She Took a Knee in College. She’ll Do the Same as a Pro.

At U.C.L.A., McCullough found a different culture. When she decided to kneel, her team found ways to show solidarity. They first took a knee as a group, and then those who wanted to stand during the anthem did. Sometimes, teammates knelt with her. Always, at least one put a hand on her shoulder.

It wasn’t always easy. During away games, there were sometimes catcalls, and there was a deluge of racist comments after TMZ picked up the story. McCullough was often nervous, she said, “but I did it anyway.” She does not expect to be alone on Saturday, or to escape notice.

The N.W.S.L.’s opening game, featuring the defending champion Courage against the Thorns, will air on CBS — the first time a league game has been shown on broadcast television. (McCullough and the Spirit will take on the Chicago Red Stars later that day, on CBS’s All Access streaming service.)

The N.W.S.L. Players Association said it planned to use Saturday’s national platform to show support for the Black Lives Matter movement. It is unclear how many players plan to kneel, but there are other demonstrations planned, a player representative said.
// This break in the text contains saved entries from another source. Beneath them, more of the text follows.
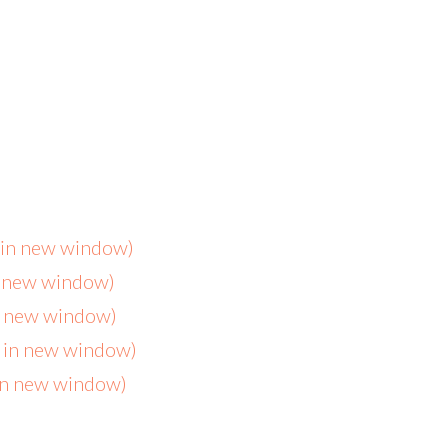
s in new window)
n new window)
in new window)
s in new window)
 in new window)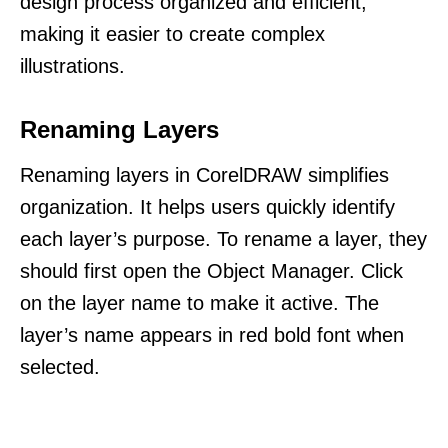
design process organized and efficient,
making it easier to create complex
illustrations.
Renaming Layers
Renaming layers in CorelDRAW simplifies
organization. It helps users quickly identify
each layer’s purpose. To rename a layer, they
should first open the Object Manager. Click
on the layer name to make it active. The
layer’s name appears in red bold font when
selected.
The N.W.S.L. said it had been “collaborating” with the union “to assist a player-led initiative in support of the Black Lives Matter movement and the goal of eliminating racism and injustice.”

The efforts have been led by black players like Williams, Sydney Leroux and Crystal Dunn — voices that have not always been elevated in a sport where many of the biggest stars are white. (Dunn said recently that she felt she could not join the kneeling protest by Rapinoe, the team’s most popular player, in 2016 because she was “scared that it’s going to look different if a black girl on the team kneels.”)

The opportunity presented by the shift in support has been exhilarating, but also exhausting, for black players who have also been expected to train in the midst of the country’s turmoil. After Floyd’s death, McCullough said, it was sometimes hard to get out of bed, much less to play soccer.

Now she mostly feels excited. To her, this moment feels different.

“I’ve had so many more conversations in the last month than in the three years that I was kneeling,” she said.